僕のonly princess
「何をやろうとしてた?そんなもので人を殴ったらどうなるかなんて、考えなくてもわかるよな?一歩間違えば当たり所が悪くて死んじゃうかもしれないことだって、ちゃんとわかっててやったのか?」
いつもの俺の口調とはまったく違うキツイ怒りの篭った言葉と声に、理穂子ちゃん達は青い顔をしてビクッと肩を震わせた。
今更、そんな顔をしても遅いんだ。
「君が結花ちゃんに言っていたことは全部聞いた。結花ちゃんに色々嫌がらせしてたのは君だったんだね。有り得ないくらい勝手なことを並べ立ててけど、図々しいのも信じられないのも結花ちゃんじゃなくて、理穂子ちゃん、君の方だ」
「か、薫……違うのっ、これはそのっ」
慌てて言い訳をしようとする理穂子ちゃんに俺は睨みつける視線をより強くして、更に強い口調で言葉を被せた。
「言い訳なんて聞かないし、必要ないよ。

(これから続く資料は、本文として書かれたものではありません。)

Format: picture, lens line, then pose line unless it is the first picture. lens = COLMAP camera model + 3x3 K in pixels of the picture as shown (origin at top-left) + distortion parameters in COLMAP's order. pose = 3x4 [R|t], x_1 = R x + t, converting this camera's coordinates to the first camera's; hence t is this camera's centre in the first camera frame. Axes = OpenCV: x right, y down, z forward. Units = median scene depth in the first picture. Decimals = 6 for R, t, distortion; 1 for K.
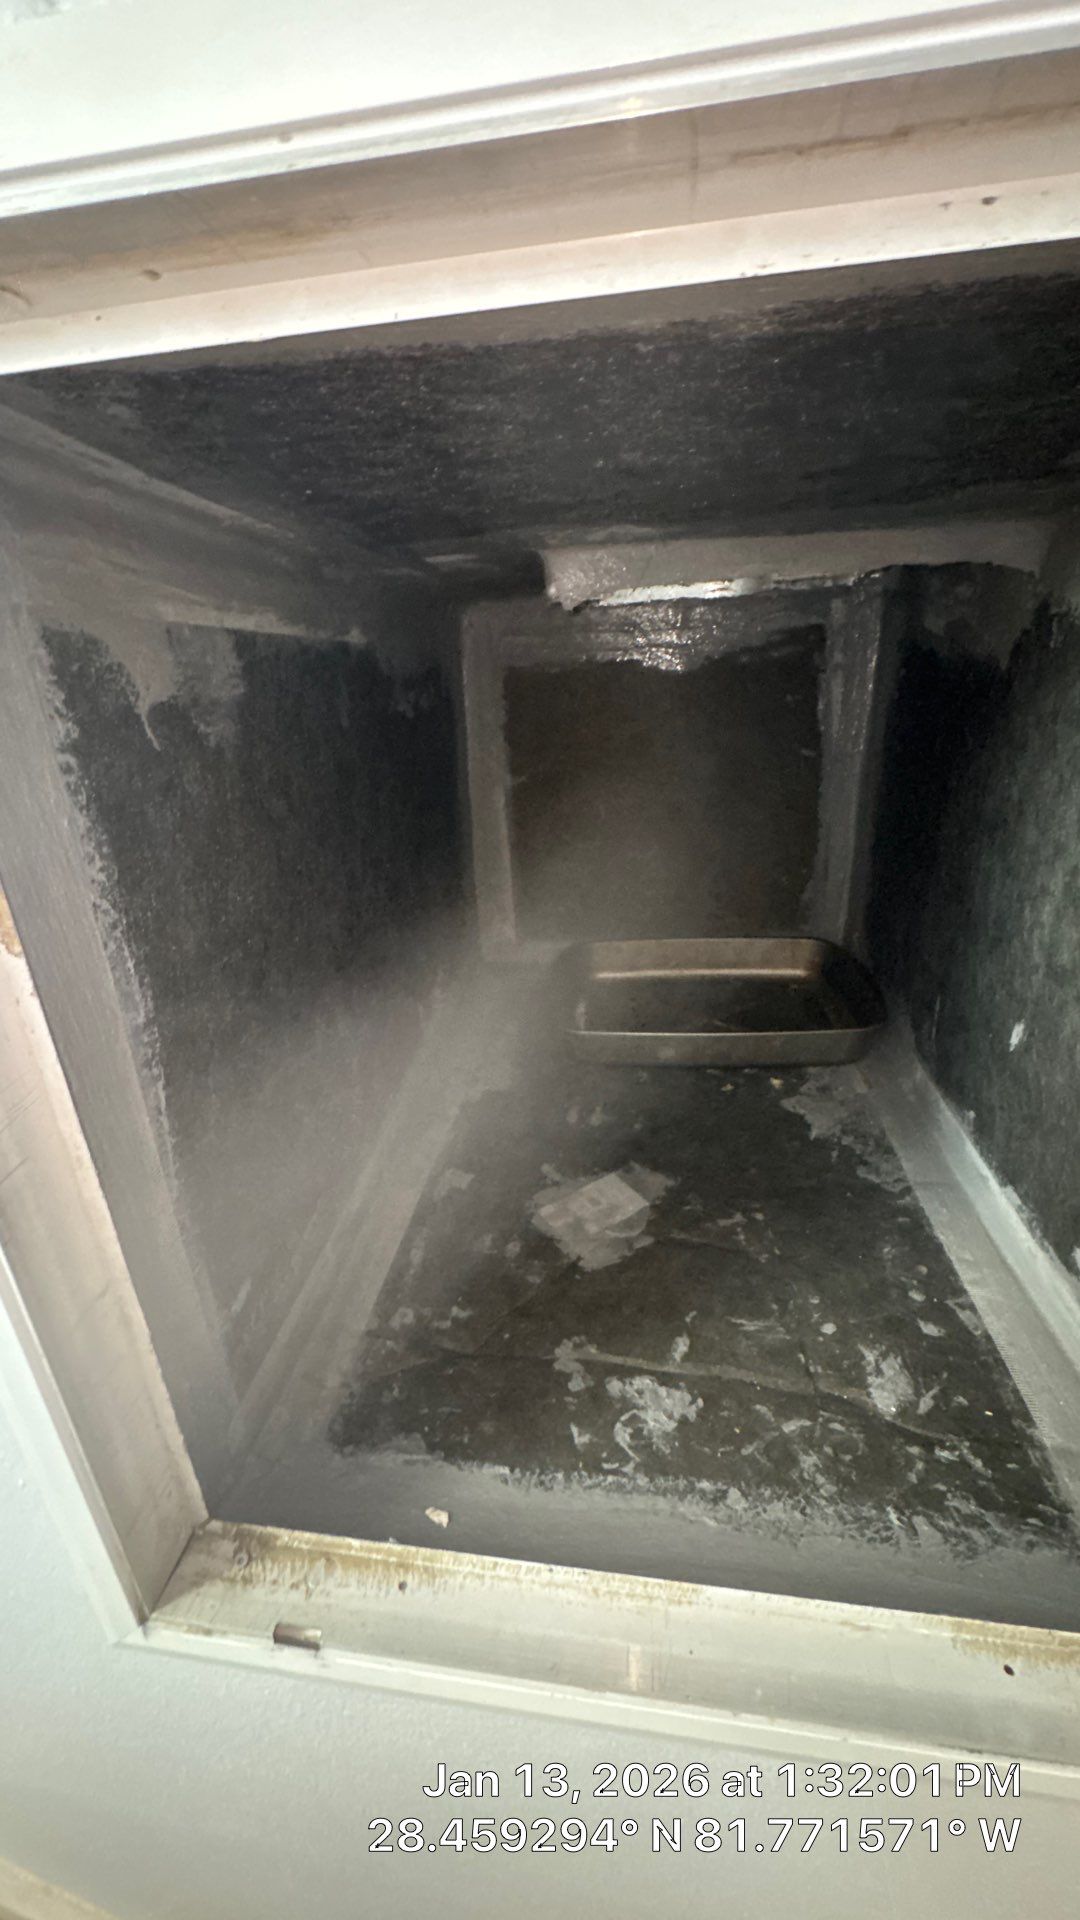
lens RADIAL K [[767.4, 0, 540.0], [0, 767.4, 960.0], [0, 0, 1]] dist [-0.000943, -0.000217]
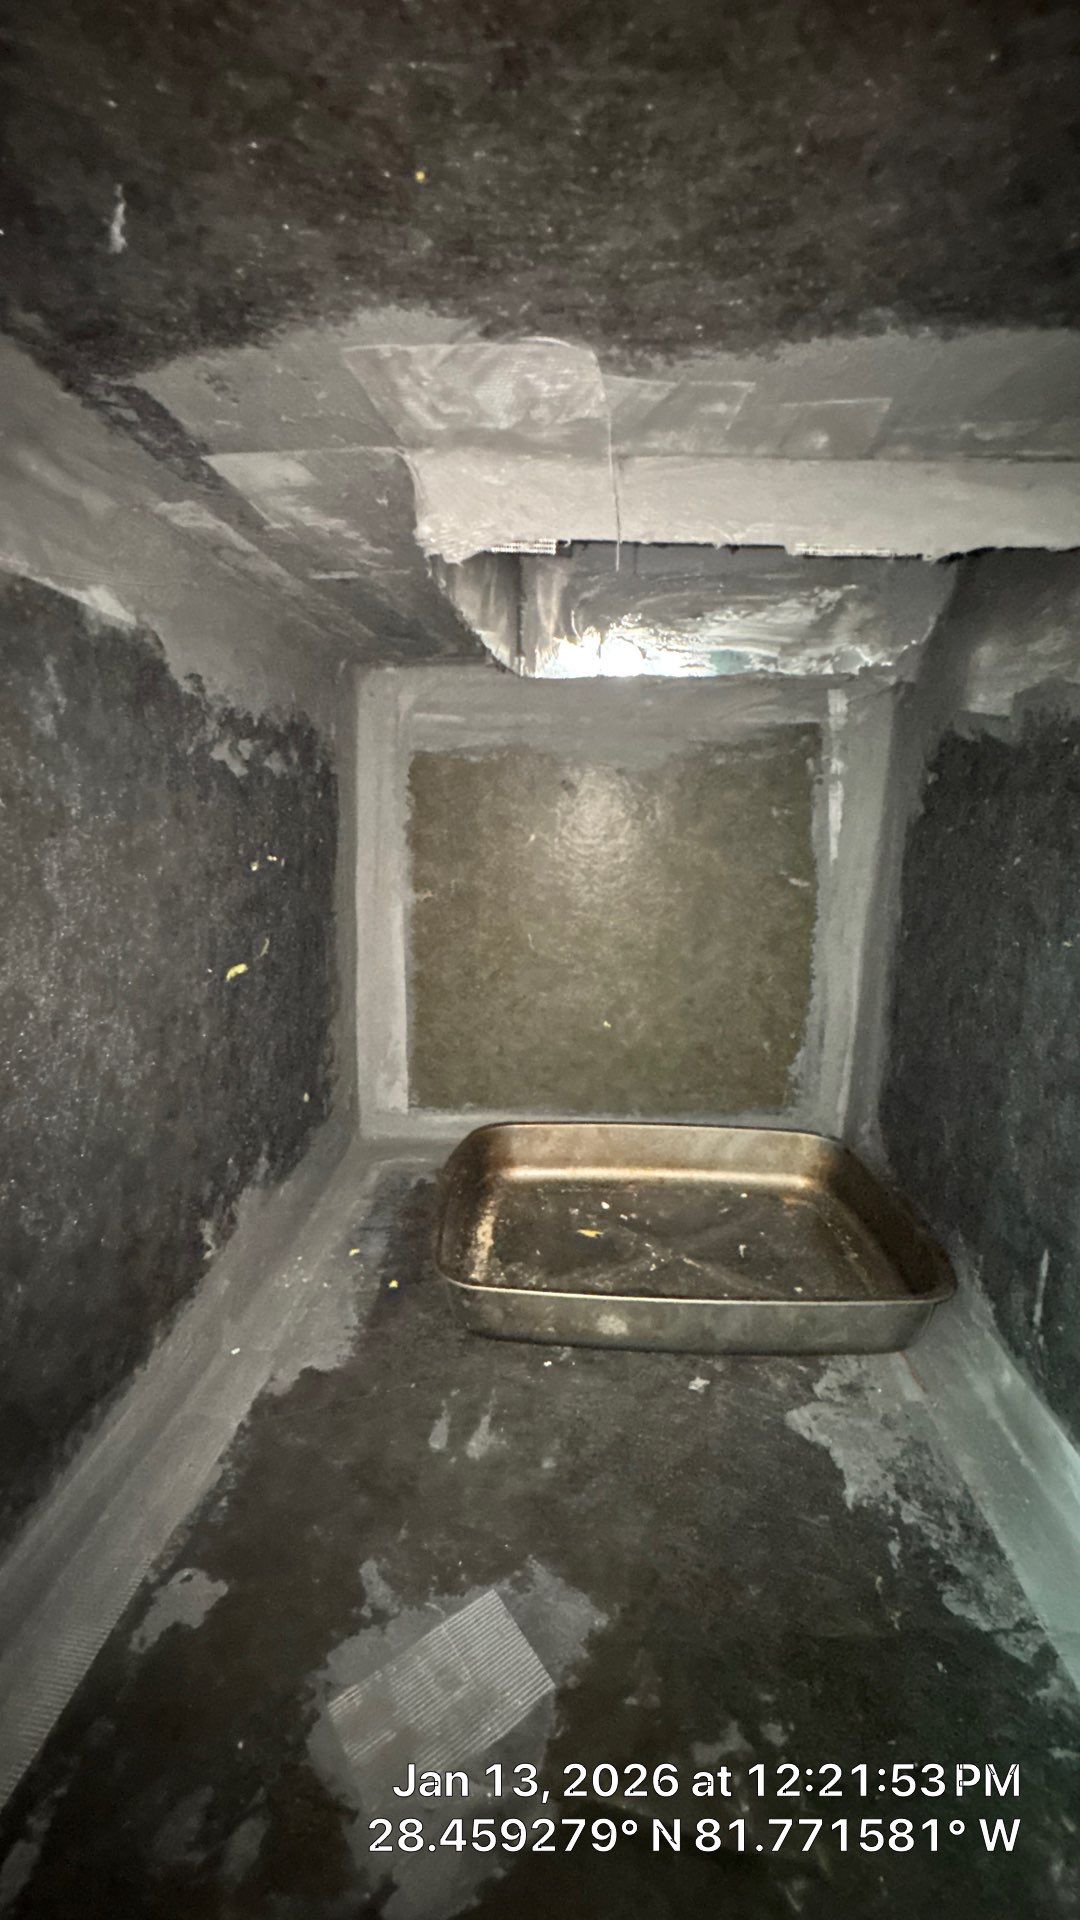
lens RADIAL K [[765.5, 0, 540.0], [0, 765.5, 960.0], [0, 0, 1]] dist [-0.001016, -0.000170]
pose [[0.996296, 0.060534, 0.061066, 0.092324], [-0.047473, 0.979390, -0.196319, -0.058670], [-0.071692, 0.192693, 0.978637, 0.532471]]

もう二度と結花ちゃんに変な言いがかりも手出しもするな!もし何かしたら、このことは学校でも警察でも出るところに出るから。これは立派な暴行事件になるんだよ。それくらいわかっててやったんだよね?」
「……そ、それはやめて!そんなことしたら……」
青い顔をする理穂子ちゃんの頭には自分の保身のことしかないらしい。
出るところに出る、暴行事件だと言った俺の言葉に、悲鳴のような声を上げた。
「だったら、もう今後一切、結花ちゃんに係わるな!」
「……わかったわ」
俺の一際大きく発した声にビクッと肩を震わせた理穂子ちゃんは、小さな声で答えた。